For the average coffee drinker, most of what West is saying its probably too esoteric. And by the time he begins describing other coffees at the table as “chocolate,” “citrus,” “lemony,” and “flowery” it becomes clear that it might be easier to agree than question his veteran palette.
The proof is in the coffee served at Tim Hortons restaurants across the country, a flavour that has divided some but is still a familiar favourite of many Canadians.
In the first quarter, the company’s sales were up 12 per cent to $721.3 million. Profits increased 10 per cent to $88.6 million or 56 cents per diluted share.

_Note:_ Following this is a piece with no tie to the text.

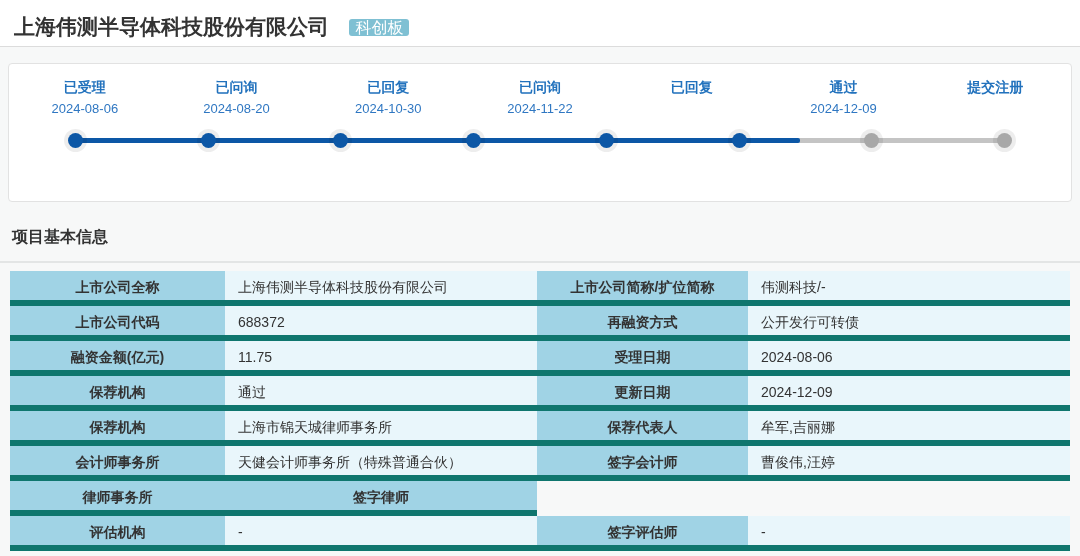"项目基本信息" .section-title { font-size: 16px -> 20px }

Despite the improved results, even a household name like Tim Hortons has to keep its reputation in check, especially in the increasingly competitive world of coffee. Over the past few years, McDonalds has emerged as a formidable low-priced brewer with its McCafe line, while Starbucks continues its aggressive rollout of locations across the country.
However, none of Tim Hortons’ competitors have put a notable dent in the company’s sales yet.
“Tim Hortons has such a high market share in Canada that while they may lose a little bit here and there, at the end of the day I think coffee drinkers are hard to get to switch,” says Brian Yarbrough, research analyst at Edward Jones in St. Louis.
“Most people I talk either like Hortons, Starbucks or McDonalds, and switching for them just doesn’t happen.”
While some customers are steadfast loyals, the pressure of a weak economy has hurt sales in some of Canada’s manufacturing towns where high unemployment has caused some to visit less frequently throughout the day.
Tim Hortons’ strategy has been to give customers more reasons to return to its stores multiple times throughout the day. It has recently expanded its line of specialty beverages, and branched out into non-coffee products, like frozen lemonade, and a range of hot foods like lasagna and breakfast sandwiches.
“People laugh, but adding lasagna worked well,” Yarbrough says.
“They’re always innovating with new bagels or cookies, and I give them credit for that.”
But it ultimately comes back to the basic cup of coffee. About 40 per cent of Tim Hortons’ annual revenue comes from coffee, even though its one of the lower-priced items on the menu.
“I know for myself on the weekend I’ve got to go to Tim Hortons three or four times to get the coffee,” West says.
“(I do it) as an employee but, more than anything, as a consumer. I’m addicted to the coffee. It’s so easy to drink.”